◆ **AUFGABE**
Kannst du aus den Einträgen unten die Zeilen unverändert ausgeben, beginnend bei der Zeile, die „Contact Sealights Support“ enthält, und endend nach der Zeile, die „Get in touch“ enthält?

◆ **ANGEZEIGTE EINTRÄGE**
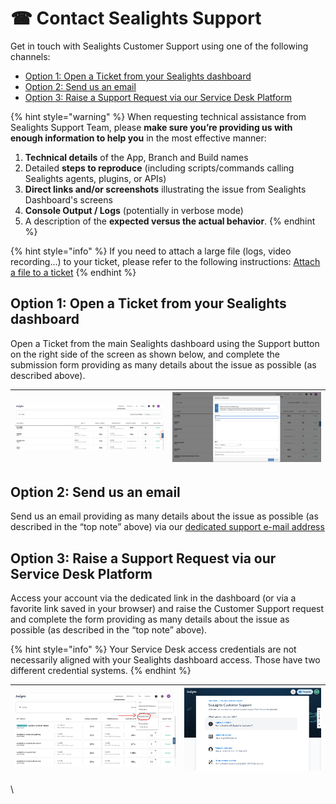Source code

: # ☎ Contact Sealights Support

Get in touch with Sealights Customer Support using one of the following channels:

* [Option 1: Open a Ticket from your Sealights dashboard](./#option-1-open-a-ticket-from-your-sealights-dashboard)
* [Option 2: Send us an email](./#option-2-send-us-an-email)
* [Option 3: Raise a Support Request via our Service Desk Platform](./#option-3-raise-a-support-request-via-our-service-desk-platform)

{% hint style="warning" %}
When requesting technical assistance from Sealights Support Team, please **make sure you’re providing us with enough information to help you** in the most effective manner:

1. **Technical details** of the App, Branch and Build names
2. Detailed **steps to reproduce** (including scripts/commands calling Sealights agents, plugins, or APIs)
3. **Direct links and/or screenshots** illustrating the issue from Sealights Dashboard's screens
4. **Console Output / Logs** (potentially in verbose mode)
5. A description of the **expected versus the actual behavior**.
{% endhint %}

{% hint style="info" %}
If you need to attach a large file (logs, video recording…) to your ticket, please refer to the following instructions: [Attach a file to a ticket](https://sealights.atlassian.net/wiki/spaces/SUP/pages/2860744712)
{% endhint %}

## Option 1: Open a Ticket from your Sealights dashboard <a href="#option-1-open-a-ticket-from-your-sealights-dashboard" id="option-1-open-a-ticket-from-your-sealights-dashboard"></a>

Open a Ticket from the main Sealights dashboard using the Support button on the right side of the screen as shown below, and complete the submission form providing as many details about the issue as possible (as described above).

| ![](<../.gitbook/assets/image (13).png>) | ![](<../.gitbook/assets/image (20).png>) |
| ---------------------------------------- | ---------------------------------------- |

## Option 2: Send us an email <a href="#option-2-send-us-an-email" id="option-2-send-us-an-email"></a>

Send us an email providing as many details about the issue as possible (as described in the “top note” above) via our [dedicated support e-mail address](mailto:support@sealights.io)

## Option 3: Raise a Support Request via our Service Desk Platform <a href="#option-3-raise-a-support-request-via-our-service-desk-platform" id="option-3-raise-a-support-request-via-our-service-desk-platform"></a>

Access your account via the dedicated link in the dashboard (or via a favorite link saved in your browser) and raise the Customer Support request and complete the form providing as many details about the issue as possible (as described in the “top note” above).

{% hint style="info" %}
Your Service Desk access credentials are not necessarily aligned with your Sealights dashboard access. Those have two different credential systems.
{% endhint %}

| <img src="../.gitbook/assets/image (5).png" alt="" data-size="original">  | <img src="../.gitbook/assets/image (7).png" alt="" data-size="original">  |
| ------------------------------------------------------------------------- | ------------------------------------------------------------------------- |

&#x20;

\
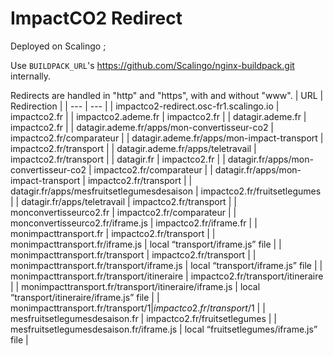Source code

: # ImpactCO2 Redirect

Deployed on Scalingo ;

Use `BUILDPACK_URL`'s https://github.com/Scalingo/nginx-buildpack.git internally.

Redirects are handled in "http" and "https", with and without "www".
| URL | Redirection |
| --- | --- |
| impactco2-redirect.osc-fr1.scalingo.io | impactco2.fr |
| impactco2.ademe.fr | impactco2.fr |
| datagir.ademe.fr | impactco2.fr |
| datagir.ademe.fr/apps/mon-convertisseur-co2 | impactco2.fr/comparateur |
| datagir.ademe.fr/apps/mon-impact-transport | impactco2.fr/transport |
| datagir.ademe.fr/apps/teletravail | impactco2.fr/transport |
| datagir.fr | impactco2.fr |
| datagir.fr/apps/mon-convertisseur-co2 | impactco2.fr/comparateur |
| datagir.fr/apps/mon-impact-transport | impactco2.fr/transport |
| datagir.fr/apps/mesfruitsetlegumesdesaison  | impactco2.fr/fruitsetlegumes |
| datagir.fr/apps/teletravail | impactco2.fr/transport |
| monconvertisseurco2.fr | impactco2.fr/comparateur |
| monconvertisseurco2.fr/iframe.js | impactco2.fr/iframe.fr |
| monimpacttransport.fr | impactco2.fr/transport |
| monimpacttransport.fr/iframe.js | local “transport/iframe.js” file |
| monimpacttransport.fr/transport | impactco2.fr/transport |
| monimpacttransport.fr/transport/iframe.js | local “transport/iframe.js” file |
| monimpacttransport.fr/transport/itineraire | impactco2.fr/transport/itineraire |
| monimpacttransport.fr/transport/itineraire/iframe.js | local “transport/itineraire/iframe.js” file |
| monimpacttransport.fr/transport/$1 | impactco2.fr/transport/$1 |
| mesfruitsetlegumesdesaison.fr | impactco2.fr/fruitsetlegumes |
| mesfruitsetlegumesdesaison.fr/iframe.js | local “fruitsetlegumes/iframe.js” file |

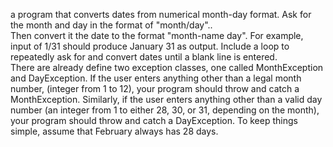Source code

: a program that converts dates from numerical month-day format.  Ask for the month and day in the format of "month/day"..  
Then convert it the date to the format "month-name  day".  For example, input of 1/31 should produce January 31 as output. 
Include a loop to repeatedly ask for and convert dates until a blank line is entered.  
There are already define two exception classes, one called MonthException and DayException. 
If the user enters anything other than a legal month number, (integer from 1 to 12), your program should throw and catch a MonthException. 
Similarly, if the user enters anything other than a valid day number (an integer from 1 to either 28, 30, or 31, depending on the month), 
your program should throw and catch a DayException.  To keep things simple, assume that February always has 28 days.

◆ **LÖSUNG**
: # ☎ Contact Sealights Support

Get in touch with Sealights Customer Support using one of the following channels:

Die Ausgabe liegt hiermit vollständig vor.